[Source data — start]

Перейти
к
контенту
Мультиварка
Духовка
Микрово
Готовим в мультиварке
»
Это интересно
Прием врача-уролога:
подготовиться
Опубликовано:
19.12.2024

[Source data — finish]

### What is expected
The entries shown above must be restated word for word.

### Expected answer
Перейти
к
контенту
Мультиварка
Духовка
Микрово
Готовим в мультиварке
»
Это интересно
Прием врача-уролога:
подготовиться
Опубликовано:
19.12.2024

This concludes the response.